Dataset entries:
.....
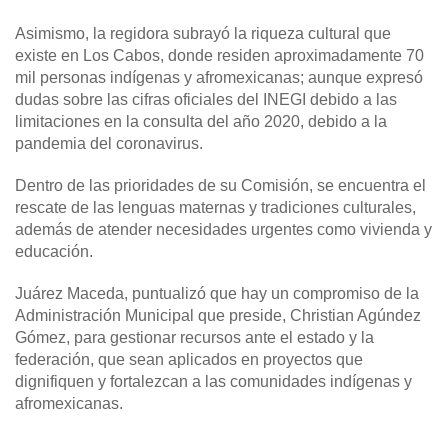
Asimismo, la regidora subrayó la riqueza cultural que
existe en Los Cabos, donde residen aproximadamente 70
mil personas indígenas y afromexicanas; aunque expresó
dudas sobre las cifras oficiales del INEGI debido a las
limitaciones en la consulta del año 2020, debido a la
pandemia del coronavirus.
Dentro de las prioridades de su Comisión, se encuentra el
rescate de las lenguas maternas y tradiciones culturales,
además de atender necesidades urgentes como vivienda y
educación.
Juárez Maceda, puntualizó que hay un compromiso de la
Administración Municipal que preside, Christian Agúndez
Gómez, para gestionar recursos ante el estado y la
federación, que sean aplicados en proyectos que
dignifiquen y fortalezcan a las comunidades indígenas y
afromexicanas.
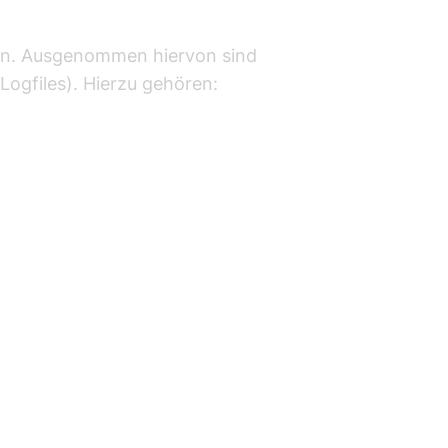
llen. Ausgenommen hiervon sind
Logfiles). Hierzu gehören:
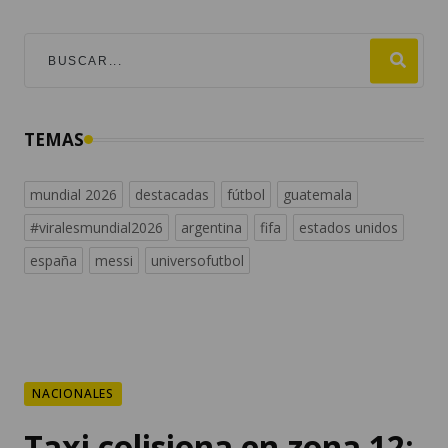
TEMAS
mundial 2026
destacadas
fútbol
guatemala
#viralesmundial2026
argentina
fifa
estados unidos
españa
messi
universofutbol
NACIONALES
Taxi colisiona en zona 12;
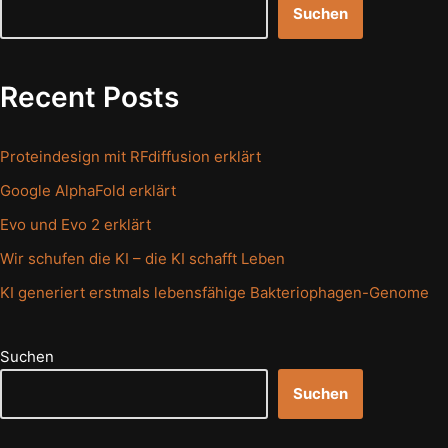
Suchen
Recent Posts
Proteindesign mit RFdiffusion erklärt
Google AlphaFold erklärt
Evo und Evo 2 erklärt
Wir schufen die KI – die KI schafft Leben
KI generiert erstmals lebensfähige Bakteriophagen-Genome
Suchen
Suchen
.....
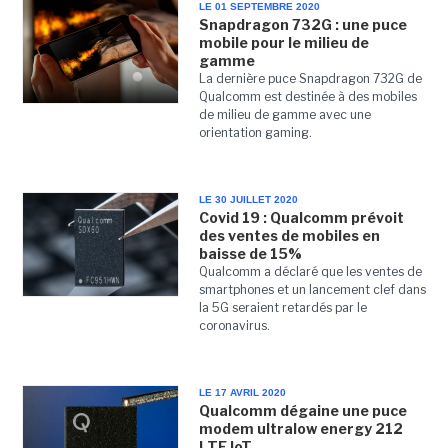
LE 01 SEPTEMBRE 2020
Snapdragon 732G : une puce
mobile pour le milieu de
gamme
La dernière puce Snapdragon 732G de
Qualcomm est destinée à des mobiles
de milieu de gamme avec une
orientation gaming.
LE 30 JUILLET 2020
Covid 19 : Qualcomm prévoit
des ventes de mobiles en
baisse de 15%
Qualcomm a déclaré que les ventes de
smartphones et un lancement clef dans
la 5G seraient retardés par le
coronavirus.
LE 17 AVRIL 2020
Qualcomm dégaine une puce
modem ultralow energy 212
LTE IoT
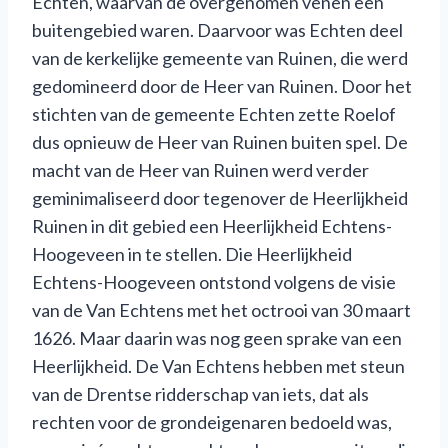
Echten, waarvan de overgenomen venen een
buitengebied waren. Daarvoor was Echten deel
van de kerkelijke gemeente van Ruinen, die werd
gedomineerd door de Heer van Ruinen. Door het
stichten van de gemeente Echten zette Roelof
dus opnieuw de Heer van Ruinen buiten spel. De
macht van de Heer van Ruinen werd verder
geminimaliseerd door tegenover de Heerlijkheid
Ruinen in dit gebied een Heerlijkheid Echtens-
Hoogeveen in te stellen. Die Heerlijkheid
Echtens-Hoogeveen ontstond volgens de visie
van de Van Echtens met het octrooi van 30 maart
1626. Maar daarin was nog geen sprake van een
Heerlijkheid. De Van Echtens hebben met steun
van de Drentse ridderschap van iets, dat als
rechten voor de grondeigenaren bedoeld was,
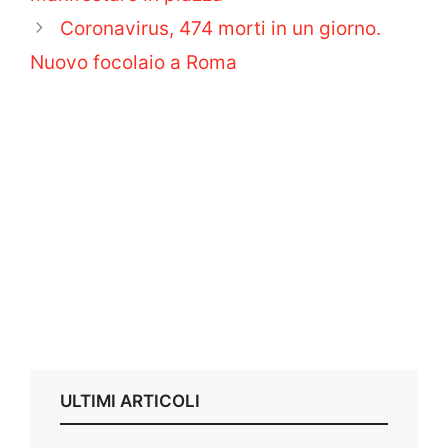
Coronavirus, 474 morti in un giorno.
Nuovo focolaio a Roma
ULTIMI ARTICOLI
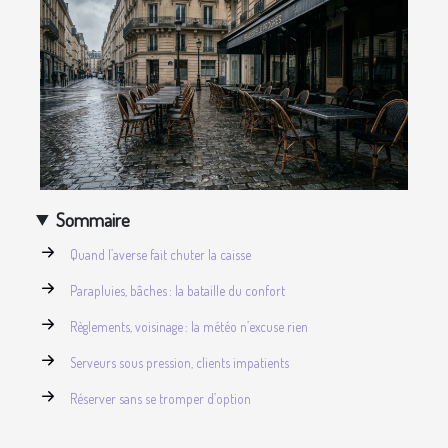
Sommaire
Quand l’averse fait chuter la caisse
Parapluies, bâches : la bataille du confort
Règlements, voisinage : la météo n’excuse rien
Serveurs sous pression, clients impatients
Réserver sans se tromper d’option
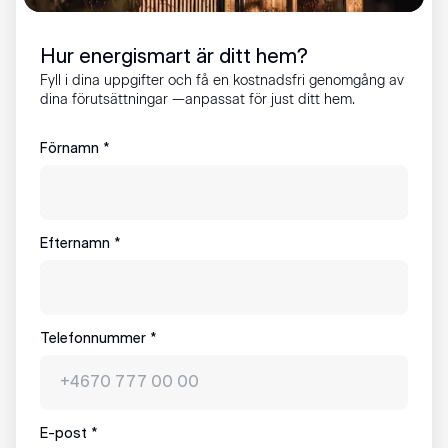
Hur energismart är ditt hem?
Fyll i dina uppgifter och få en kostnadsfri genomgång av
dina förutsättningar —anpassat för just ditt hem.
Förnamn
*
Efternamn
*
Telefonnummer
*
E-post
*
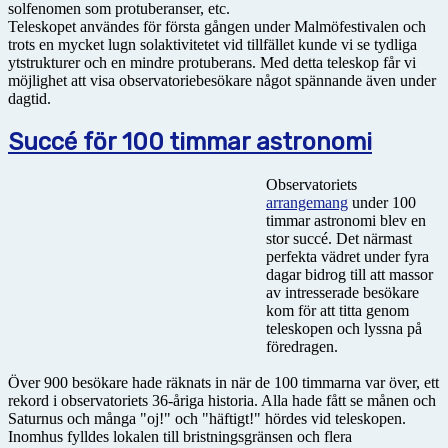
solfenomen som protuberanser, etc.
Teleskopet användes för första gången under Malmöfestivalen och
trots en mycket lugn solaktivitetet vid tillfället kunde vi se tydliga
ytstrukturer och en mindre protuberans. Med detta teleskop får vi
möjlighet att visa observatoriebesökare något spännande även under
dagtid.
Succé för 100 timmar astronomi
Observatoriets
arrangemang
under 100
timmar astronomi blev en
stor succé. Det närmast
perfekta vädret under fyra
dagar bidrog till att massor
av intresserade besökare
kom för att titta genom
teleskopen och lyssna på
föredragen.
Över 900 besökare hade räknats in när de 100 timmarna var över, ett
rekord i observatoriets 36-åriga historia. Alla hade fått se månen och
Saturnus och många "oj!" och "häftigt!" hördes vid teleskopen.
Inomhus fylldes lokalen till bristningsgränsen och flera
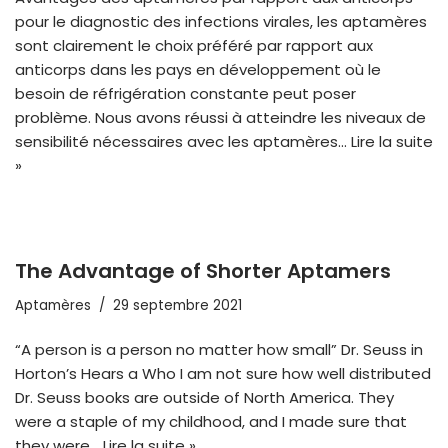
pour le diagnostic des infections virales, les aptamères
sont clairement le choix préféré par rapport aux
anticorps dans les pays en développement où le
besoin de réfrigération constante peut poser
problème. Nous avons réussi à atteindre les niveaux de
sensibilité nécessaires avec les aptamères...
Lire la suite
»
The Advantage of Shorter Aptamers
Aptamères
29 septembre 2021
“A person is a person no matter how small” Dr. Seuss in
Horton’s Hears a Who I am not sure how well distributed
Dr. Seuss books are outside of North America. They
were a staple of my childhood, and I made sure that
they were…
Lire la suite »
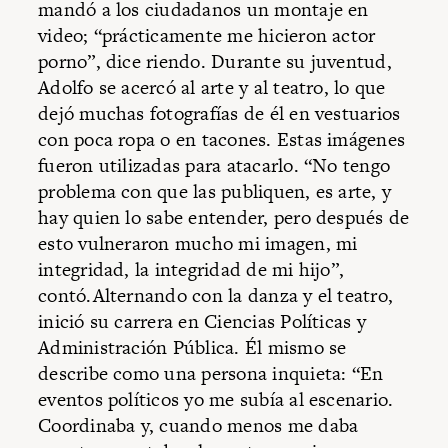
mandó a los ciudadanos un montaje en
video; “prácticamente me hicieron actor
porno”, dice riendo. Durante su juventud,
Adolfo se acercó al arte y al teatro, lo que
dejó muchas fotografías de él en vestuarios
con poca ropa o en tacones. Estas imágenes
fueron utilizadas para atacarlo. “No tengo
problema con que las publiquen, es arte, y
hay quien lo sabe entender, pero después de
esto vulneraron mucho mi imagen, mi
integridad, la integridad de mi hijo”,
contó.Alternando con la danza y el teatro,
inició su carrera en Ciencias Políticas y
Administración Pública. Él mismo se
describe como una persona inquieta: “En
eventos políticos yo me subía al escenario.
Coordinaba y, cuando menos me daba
.....
_WHAT IS BEING ASKED_: Copy out each line carrying the string "Echtens" from the data.

_PROBLEM SOLUTION_:
Ruinen in dit gebied een Heerlijkheid Echtens-
Echtens-Hoogeveen ontstond volgens de visie
van de Van Echtens met het octrooi van 30 maart
Heerlijkheid. De Van Echtens hebben met steun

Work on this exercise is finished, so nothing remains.